(Source data)
:::::

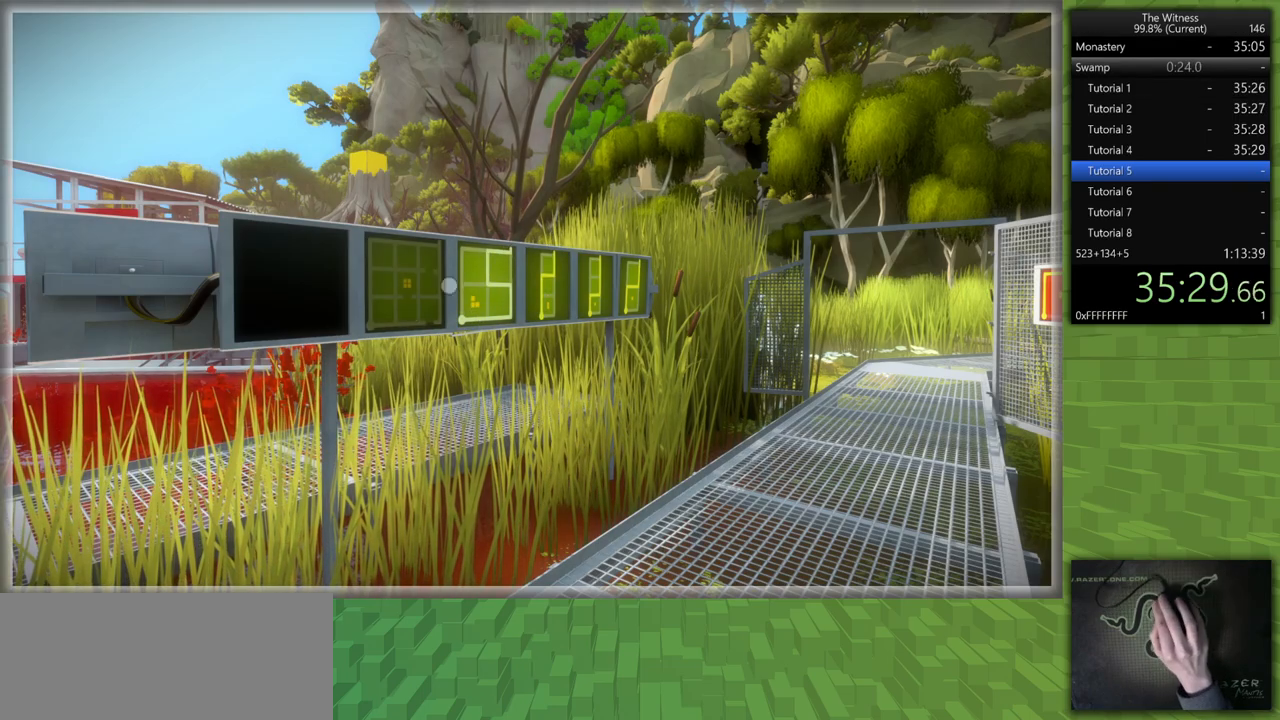
{"keys": [], "mouse": [], "events": [[317, "mouse_left", "down"], [400, "mouse_left", "up"]]}
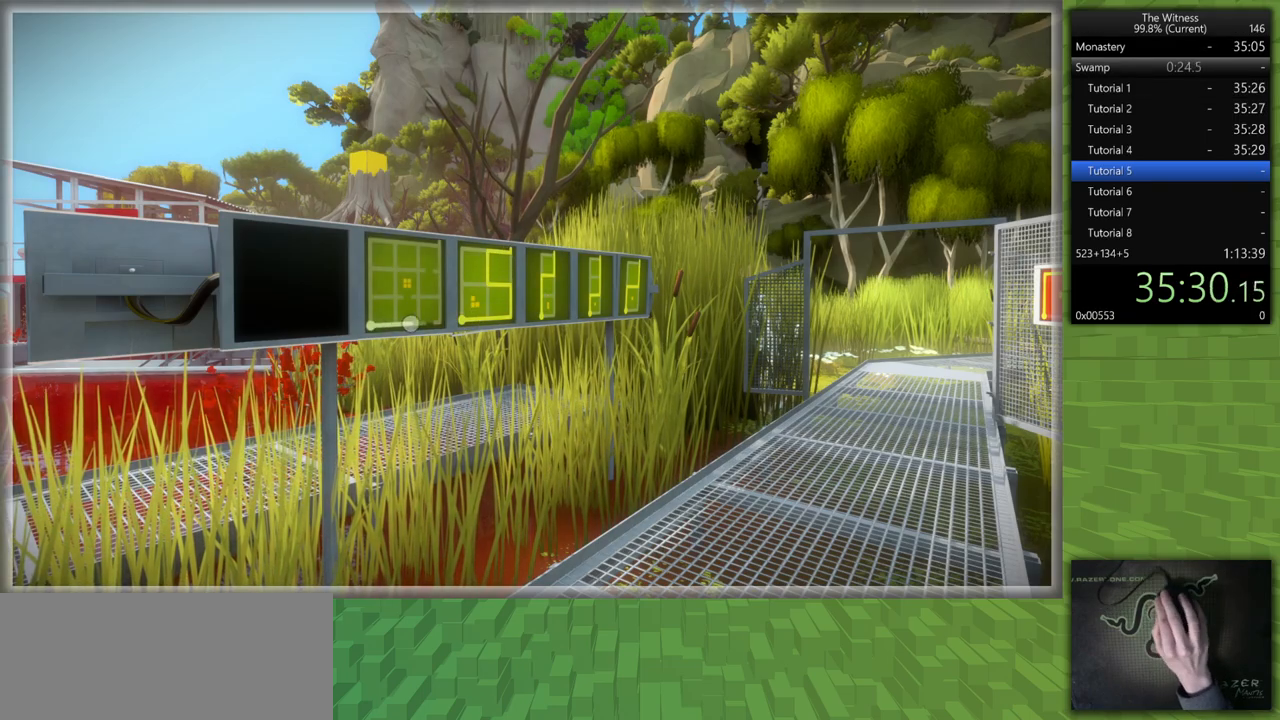
{"keys": [], "mouse": [], "events": [[333, "mouse_left", "down"], [467, "mouse_left", "up"]]}
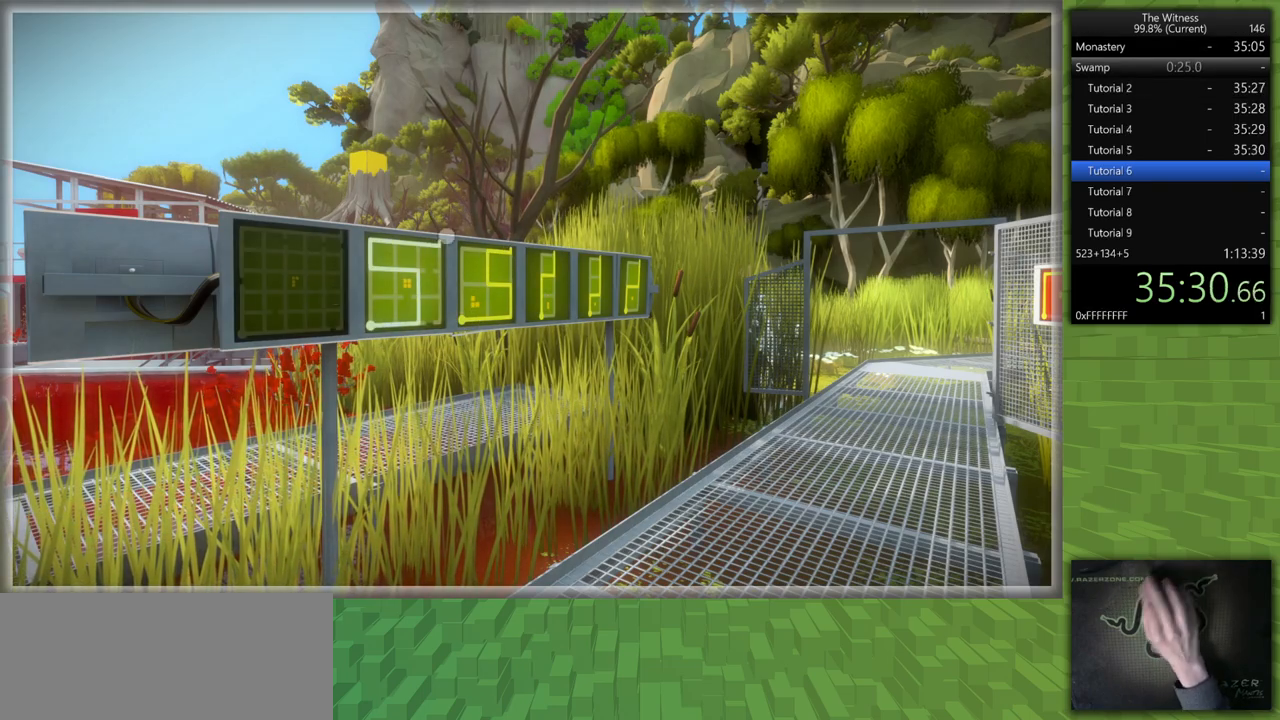
{"keys": [], "mouse": [], "events": [[300, "mouse_left", "down"], [433, "mouse_left", "up"]]}
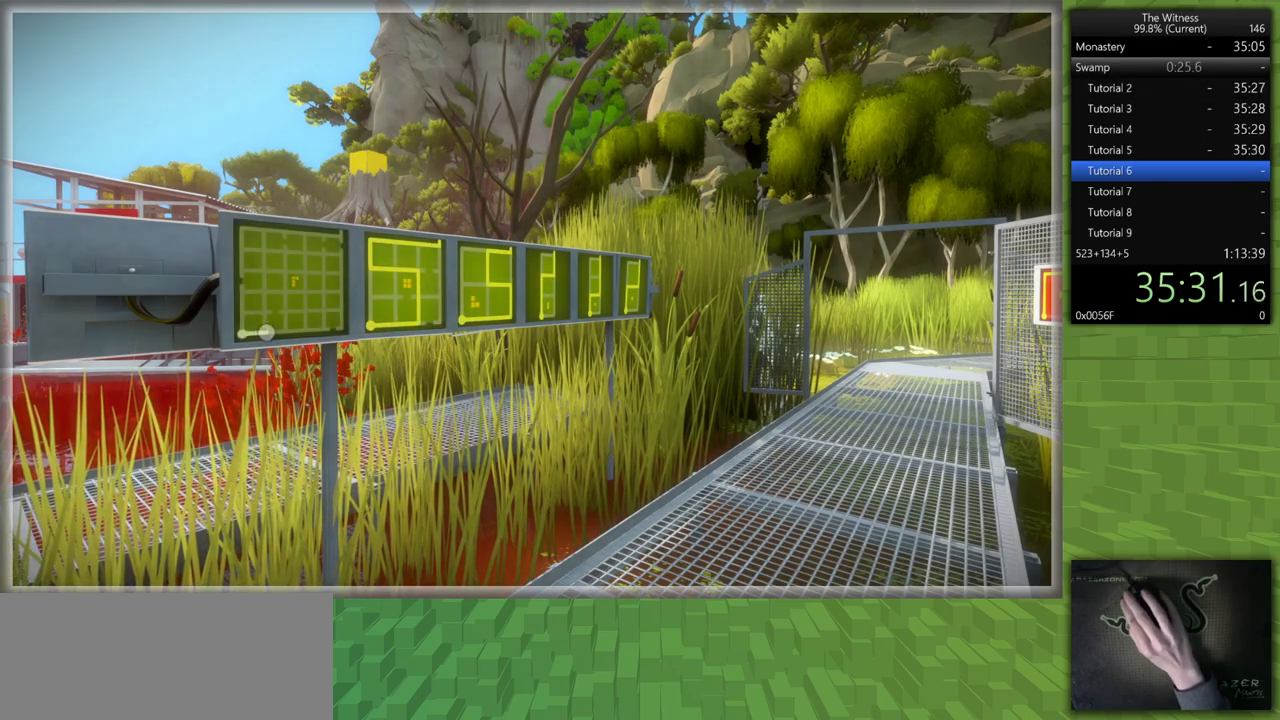
{"keys": [], "mouse": [], "events": []}
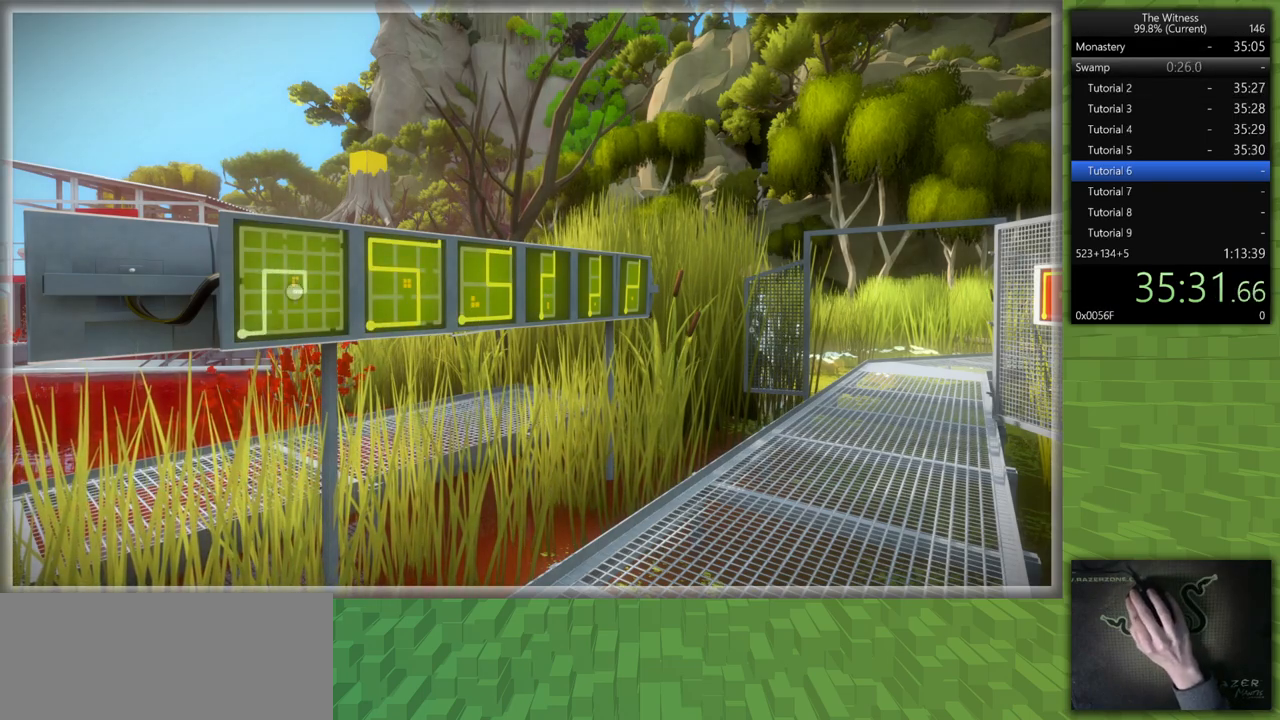
{"keys": [], "mouse": [], "events": []}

:::::

**Task goal**.
Retype every record as it stands. None of the pictures should appear.

**The answer**.
{"keys": [], "mouse": [], "events": [[317, "mouse_left", "down"], [400, "mouse_left", "up"]]}
{"keys": [], "mouse": [], "events": [[333, "mouse_left", "down"], [467, "mouse_left", "up"]]}
{"keys": [], "mouse": [], "events": [[300, "mouse_left", "down"], [433, "mouse_left", "up"]]}
{"keys": [], "mouse": [], "events": []}
{"keys": [], "mouse": [], "events": []}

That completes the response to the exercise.